Duck Creek Technologies is more than 20 years old, meaning it launched years before newer insurance technology companies came to be known as insurtechs. Still, CTO Nag Vaidyanathan (pronounced “Nog”) uses the modern name to describe his company.
Vaidyanathan (pictured) said the contemporary term fits.
“The way we do our work, we’re continually looking at changing technology landscapes,” Vaidyanathan said. “We are looking at what insurers need … [and] offering capabilities, and experiences that build on their digital transformation journeys.”
More than 1,700 people work for Duck Creek around the world. Vaidyanathan oversees about 600 of them in the operations, engineering and design architecture realms.
He’s been in the job for close to nine months, bringing with him years of technology experience from stints at banks such as OneMain Financial and Denmark’s Danske Bank. He was also a tech executive for years at Allstate, holding positions with increasing responsibilities during his time there.
His current duties include being accountable for Duck Creek and how it builds products. He also looks at partnerships and “solution partners” that can maximize the benefits of Duck Creek’s software and services. He trusts company engineers to handle details in terms of building and maintaining key software platforms.
In addition, Vaidyanathan is accountable for Duck Creek’s SaaS operation, making sure that the software runs properly on the cloud and assists clients in terms of scaling products or other needs.
He’s also a key point person with customers, enhancements, new features or bugs that might need fixing.
One of Vaidyanathan’s main early priorities at Duck Creek has focused on helping the company become a leader in SaaS technology (software as a service), where software is licensed by subscription and centrally hosted. SaaS is designed to be both efficient and easy. The company’s OnDemand SaaS delivery product for all Duck Creek Applications provides services, support and computing resources carriers are expected to need. Duck Creek provides core system software products and services to the P/C and general insurance industry.
“We want to make sure we provide the software changes and releases in a way that customers don’t feel is invasive,” he said. The idea is to move away from large, cumbersome software upgrades that can take a long time to implement, with an eye on the cloud to keep things easy.
In updating or modernizing systems and programs, Vaidyanathan believes in making sure these processes are non-invasive for customers. Moving to the cloud has made that easier to accomplish, he said.
“Move to the cloud and deploy changes where the upgrades are not invasive and costly and mistake prone … in a way that our users of the software don’t have to go through these changes in a negative way,” Vaidyanathan said. “That’s one key objective for us.”
Vaidyanathan said the repeatability of a piece of software is something that always catches his attention. Translated, this means a program is adaptable, usable and can be integrated as a result. At the same time, that same ease of use can also create difficulties, he said, leaving users to apply technology for the wrong purpose or by mistake.
“You could do things that are not the right thing to do … [for example] signing something you’re not supposed to sign” via electronic signatures because the option was readily available, Vaidyanathan said.
Good technology officers try to take into account the wrong steps folks can pursue while using computer platforms, he added.
“That creates guardrails for how we build what we build,” Vaidyanathan said.
Vaidyanathan recommends tech executives consider carefully how they hire, or engineer work systems in a post-pandemic world, where working remotely has become the norm rather than an exception.
“That is something each of us as CTO should really think about in terms of talent development, retention and growth of our own people,” he said.
More words of wisdom: tech officers don’t have to build everything from the ground up, and they shouldn’t.

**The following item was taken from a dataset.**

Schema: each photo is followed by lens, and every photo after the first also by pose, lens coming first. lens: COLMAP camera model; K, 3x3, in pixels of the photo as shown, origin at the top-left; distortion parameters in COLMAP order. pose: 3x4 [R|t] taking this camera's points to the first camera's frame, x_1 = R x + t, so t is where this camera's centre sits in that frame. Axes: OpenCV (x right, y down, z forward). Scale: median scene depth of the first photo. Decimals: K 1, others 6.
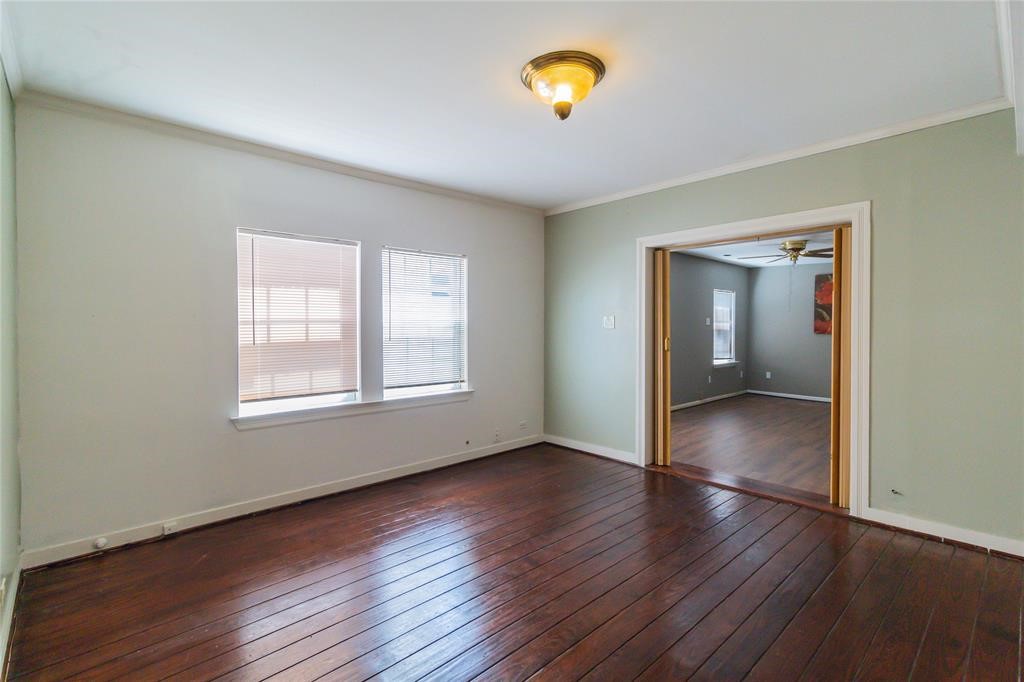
lens RADIAL K [[485.4, 0, 514.8], [0, 485.4, 333.7], [0, 0, 1]] dist [-0.003038, -0.000024]
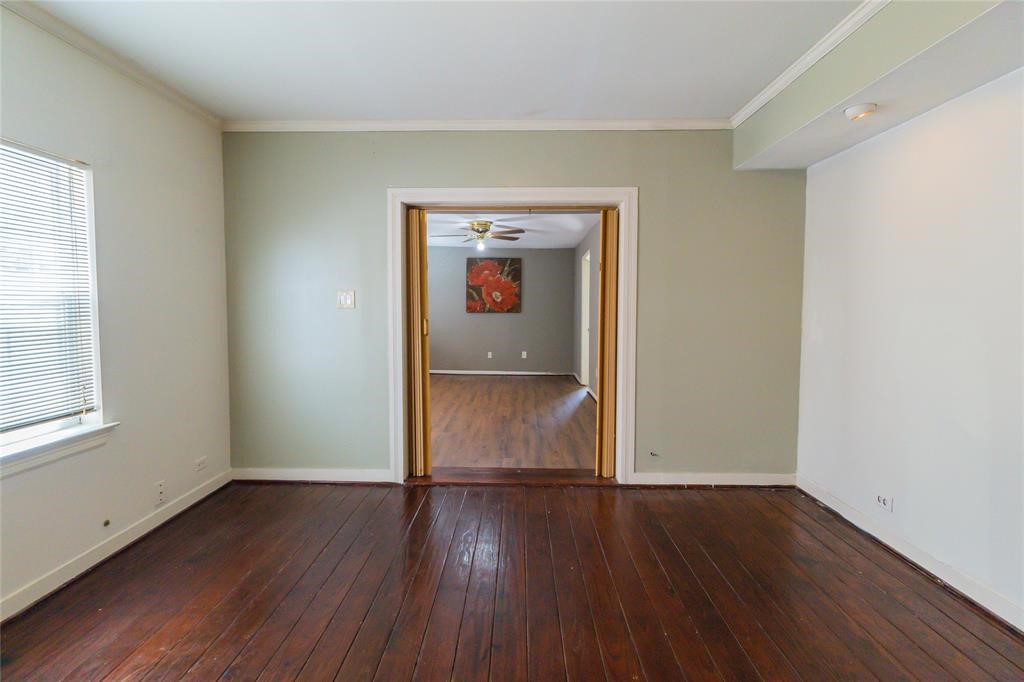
lens RADIAL K [[485.4, 0, 514.8], [0, 485.4, 333.7], [0, 0, 1]] dist [-0.003038, -0.000024]
pose [[0.690003, -0.038302, 0.722793, -0.167304], [0.006009, 0.998868, 0.047194, -0.004868], [-0.723782, -0.028221, 0.689451, 0.326085]]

Vaidyanathan recalled in previous tech exec positions he’d help oversee technology transformations where the focus was on building an entirely new system. Things are much different today, he explained.
“Today you need to know what the puzzle looks like, the pieces that make it up and then you don’t have to build every single piece,” he said.
That may be the case, but tech executives also have to conduct a detailed lifecycle management of their tech stack, because technology changes quickly, Vaidyanathan noted.
“There’s a lot of change happening at a rapid pace,” he said. “It’s better to keep it as fresh as you can so you won’t have to have a huge learning curve for people.”